- **Task requirements**
Rewrite the listing with every "Bump" replaced by "Upgrade", leaving everything else unchanged.

- **The records**
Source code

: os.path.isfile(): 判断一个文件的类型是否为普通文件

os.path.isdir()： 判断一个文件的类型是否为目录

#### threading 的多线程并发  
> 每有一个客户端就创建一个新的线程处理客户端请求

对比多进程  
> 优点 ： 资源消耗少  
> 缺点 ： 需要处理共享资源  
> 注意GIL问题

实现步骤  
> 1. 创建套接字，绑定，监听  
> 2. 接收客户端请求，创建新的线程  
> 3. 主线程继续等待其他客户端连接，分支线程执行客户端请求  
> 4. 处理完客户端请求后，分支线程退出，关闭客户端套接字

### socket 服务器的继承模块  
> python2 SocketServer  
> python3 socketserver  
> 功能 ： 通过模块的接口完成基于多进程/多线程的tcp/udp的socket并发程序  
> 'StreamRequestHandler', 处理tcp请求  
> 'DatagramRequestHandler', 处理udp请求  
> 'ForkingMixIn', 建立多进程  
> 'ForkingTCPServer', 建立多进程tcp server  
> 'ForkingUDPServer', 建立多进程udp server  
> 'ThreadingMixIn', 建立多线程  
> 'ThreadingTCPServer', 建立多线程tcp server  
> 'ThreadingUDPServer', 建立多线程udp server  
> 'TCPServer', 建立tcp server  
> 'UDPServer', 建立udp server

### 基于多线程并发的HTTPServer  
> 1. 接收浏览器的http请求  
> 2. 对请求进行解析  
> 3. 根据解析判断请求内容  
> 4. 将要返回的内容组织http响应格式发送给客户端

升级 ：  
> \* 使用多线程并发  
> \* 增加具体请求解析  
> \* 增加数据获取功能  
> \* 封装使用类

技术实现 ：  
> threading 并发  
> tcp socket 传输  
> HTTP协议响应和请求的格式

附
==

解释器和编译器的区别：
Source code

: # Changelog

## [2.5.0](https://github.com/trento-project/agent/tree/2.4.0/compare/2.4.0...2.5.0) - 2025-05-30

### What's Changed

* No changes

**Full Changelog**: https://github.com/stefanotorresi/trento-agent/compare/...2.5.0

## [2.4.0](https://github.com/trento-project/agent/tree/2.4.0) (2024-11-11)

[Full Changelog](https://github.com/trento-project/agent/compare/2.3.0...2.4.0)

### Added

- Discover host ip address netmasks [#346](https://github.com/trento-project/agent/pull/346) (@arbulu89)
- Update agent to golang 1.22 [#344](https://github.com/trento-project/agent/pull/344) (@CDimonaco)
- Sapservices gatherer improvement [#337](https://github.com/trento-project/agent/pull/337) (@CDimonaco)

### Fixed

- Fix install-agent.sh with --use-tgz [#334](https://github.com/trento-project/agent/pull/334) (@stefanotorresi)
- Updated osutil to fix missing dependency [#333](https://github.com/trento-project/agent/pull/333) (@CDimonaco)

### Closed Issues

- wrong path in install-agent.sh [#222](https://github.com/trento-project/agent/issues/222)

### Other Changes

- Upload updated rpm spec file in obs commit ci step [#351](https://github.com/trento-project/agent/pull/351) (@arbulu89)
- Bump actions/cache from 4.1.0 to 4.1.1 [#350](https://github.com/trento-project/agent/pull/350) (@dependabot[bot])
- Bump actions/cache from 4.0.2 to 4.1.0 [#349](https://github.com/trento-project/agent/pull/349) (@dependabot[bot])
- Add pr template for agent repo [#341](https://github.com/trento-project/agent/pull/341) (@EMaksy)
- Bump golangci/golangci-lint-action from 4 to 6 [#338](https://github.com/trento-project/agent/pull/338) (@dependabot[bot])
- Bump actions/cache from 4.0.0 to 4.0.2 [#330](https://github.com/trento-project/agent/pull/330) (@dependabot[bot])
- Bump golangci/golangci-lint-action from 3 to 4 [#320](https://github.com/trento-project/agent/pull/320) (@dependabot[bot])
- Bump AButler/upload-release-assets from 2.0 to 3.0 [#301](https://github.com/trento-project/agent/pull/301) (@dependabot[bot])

- **Solution to this task**
Source code

: os.path.isfile(): 判断一个文件的类型是否为普通文件

os.path.isdir()： 判断一个文件的类型是否为目录

#### threading 的多线程并发  
> 每有一个客户端就创建一个新的线程处理客户端请求

对比多进程  
> 优点 ： 资源消耗少  
> 缺点 ： 需要处理共享资源  
> 注意GIL问题

实现步骤  
> 1. 创建套接字，绑定，监听  
> 2. 接收客户端请求，创建新的线程  
> 3. 主线程继续等待其他客户端连接，分支线程执行客户端请求  
> 4. 处理完客户端请求后，分支线程退出，关闭客户端套接字

### socket 服务器的继承模块  
> python2 SocketServer  
> python3 socketserver  
> 功能 ： 通过模块的接口完成基于多进程/多线程的tcp/udp的socket并发程序  
> 'StreamRequestHandler', 处理tcp请求  
> 'DatagramRequestHandler', 处理udp请求  
> 'ForkingMixIn', 建立多进程  
> 'ForkingTCPServer', 建立多进程tcp server  
> 'ForkingUDPServer', 建立多进程udp server  
> 'ThreadingMixIn', 建立多线程  
> 'ThreadingTCPServer', 建立多线程tcp server  
> 'ThreadingUDPServer', 建立多线程udp server  
> 'TCPServer', 建立tcp server  
> 'UDPServer', 建立udp server

### 基于多线程并发的HTTPServer  
> 1. 接收浏览器的http请求  
> 2. 对请求进行解析  
> 3. 根据解析判断请求内容  
> 4. 将要返回的内容组织http响应格式发送给客户端

升级 ：  
> \* 使用多线程并发  
> \* 增加具体请求解析  
> \* 增加数据获取功能  
> \* 封装使用类

技术实现 ：  
> threading 并发  
> tcp socket 传输  
> HTTP协议响应和请求的格式

附
==

解释器和编译器的区别：
Source code

: # Changelog

## [2.5.0](https://github.com/trento-project/agent/tree/2.4.0/compare/2.4.0...2.5.0) - 2025-05-30

### What's Changed

* No changes

**Full Changelog**: https://github.com/stefanotorresi/trento-agent/compare/...2.5.0

## [2.4.0](https://github.com/trento-project/agent/tree/2.4.0) (2024-11-11)

[Full Changelog](https://github.com/trento-project/agent/compare/2.3.0...2.4.0)

### Added

- Discover host ip address netmasks [#346](https://github.com/trento-project/agent/pull/346) (@arbulu89)
- Update agent to golang 1.22 [#344](https://github.com/trento-project/agent/pull/344) (@CDimonaco)
- Sapservices gatherer improvement [#337](https://github.com/trento-project/agent/pull/337) (@CDimonaco)

### Fixed

- Fix install-agent.sh with --use-tgz [#334](https://github.com/trento-project/agent/pull/334) (@stefanotorresi)
- Updated osutil to fix missing dependency [#333](https://github.com/trento-project/agent/pull/333) (@CDimonaco)

### Closed Issues

- wrong path in install-agent.sh [#222](https://github.com/trento-project/agent/issues/222)

### Other Changes

- Upload updated rpm spec file in obs commit ci step [#351](https://github.com/trento-project/agent/pull/351) (@arbulu89)
- Upgrade actions/cache from 4.1.0 to 4.1.1 [#350](https://github.com/trento-project/agent/pull/350) (@dependabot[bot])
- Upgrade actions/cache from 4.0.2 to 4.1.0 [#349](https://github.com/trento-project/agent/pull/349) (@dependabot[bot])
- Add pr template for agent repo [#341](https://github.com/trento-project/agent/pull/341) (@EMaksy)
- Upgrade golangci/golangci-lint-action from 4 to 6 [#338](https://github.com/trento-project/agent/pull/338) (@dependabot[bot])
- Upgrade actions/cache from 4.0.0 to 4.0.2 [#330](https://github.com/trento-project/agent/pull/330) (@dependabot[bot])
- Upgrade golangci/golangci-lint-action from 3 to 4 [#320](https://github.com/trento-project/agent/pull/320) (@dependabot[bot])
- Upgrade AButler/upload-release-assets from 2.0 to 3.0 [#301](https://github.com/trento-project/agent/pull/301) (@dependabot[bot])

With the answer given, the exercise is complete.